→ **What is needed**: Write out the passage of the Flyers article from "This is something" up to and including "is currently on.", word for word.
----- Text shown
How the Flyers can be Both Sellers and make Themselves Better at the Same Time
(Photo by Len Redkoles/NHLI via Getty Images)
With the NHL All-Star festivities finishing up, it has allowed potential playoff-bound teams time to assess their current roster and make a decision on what/who they feel they need to acquire in order to ensure that their club is the one that finds themselves raising the 131-year-old relic known as Stanley Cup this spring.
This is something that I feel the Flyers, regardless of their current third-place standing in the Metropolitan Division, should shy away from, and here’s why. Regardless of the fact that their head coach, John Tortorella, has managed to have his team playing above expectations this season. I fear the recent impact of star prospect Cutter Gauthier having to be traded away because he no longer wished to sign with the team and the Flyers decision to recently make Carter Hart a non-roster player upon him facing sexual assault allegations in Canada may have taken some wind out of the team’s sails. And I don’t think it is going to get better any time soon. To find validity to that statement, you need to look no further than the five-game skid Philadelphia is currently on.
----------
----- Supplied data
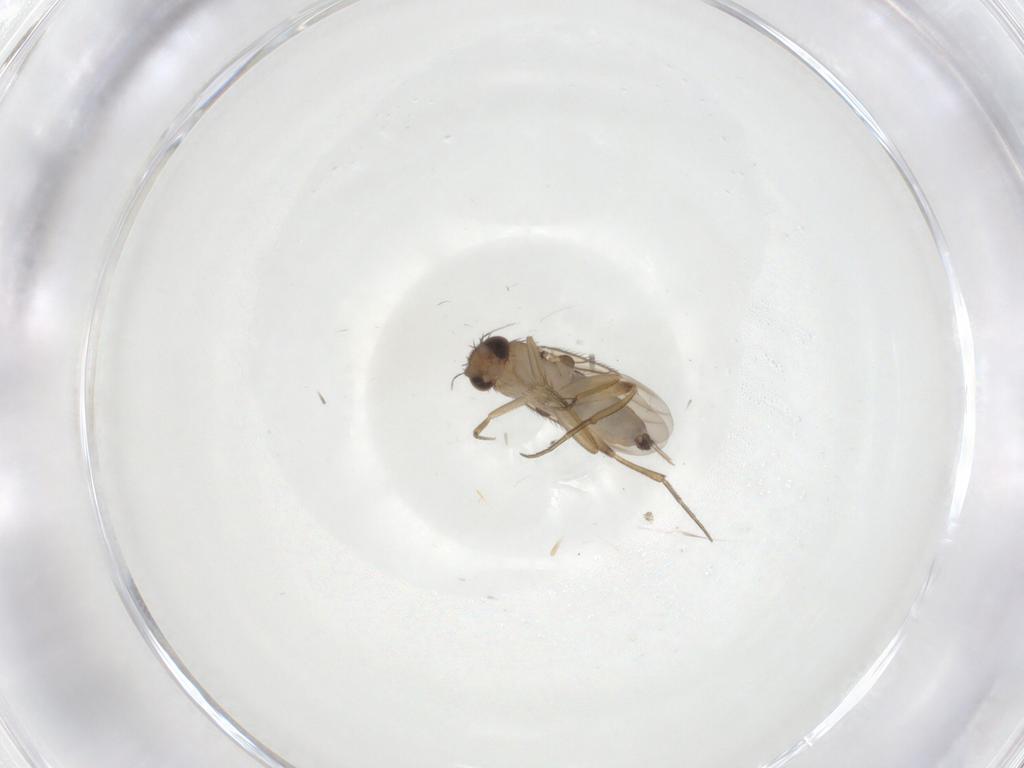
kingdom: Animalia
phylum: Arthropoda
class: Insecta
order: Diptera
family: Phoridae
----------
----- Supplied data
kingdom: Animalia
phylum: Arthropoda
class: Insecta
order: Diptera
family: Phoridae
----------
→ **Task response**:
This is something that I feel the Flyers, regardless of their current third-place standing in the Metropolitan Division, should shy away from, and here’s why. Regardless of the fact that their head coach, John Tortorella, has managed to have his team playing above expectations this season. I fear the recent impact of star prospect Cutter Gauthier having to be traded away because he no longer wished to sign with the team and the Flyers decision to recently make Carter Hart a non-roster player upon him facing sexual assault allegations in Canada may have taken some wind out of the team’s sails. And I don’t think it is going to get better any time soon. To find validity to that statement, you need to look no further than the five-game skid Philadelphia is currently on.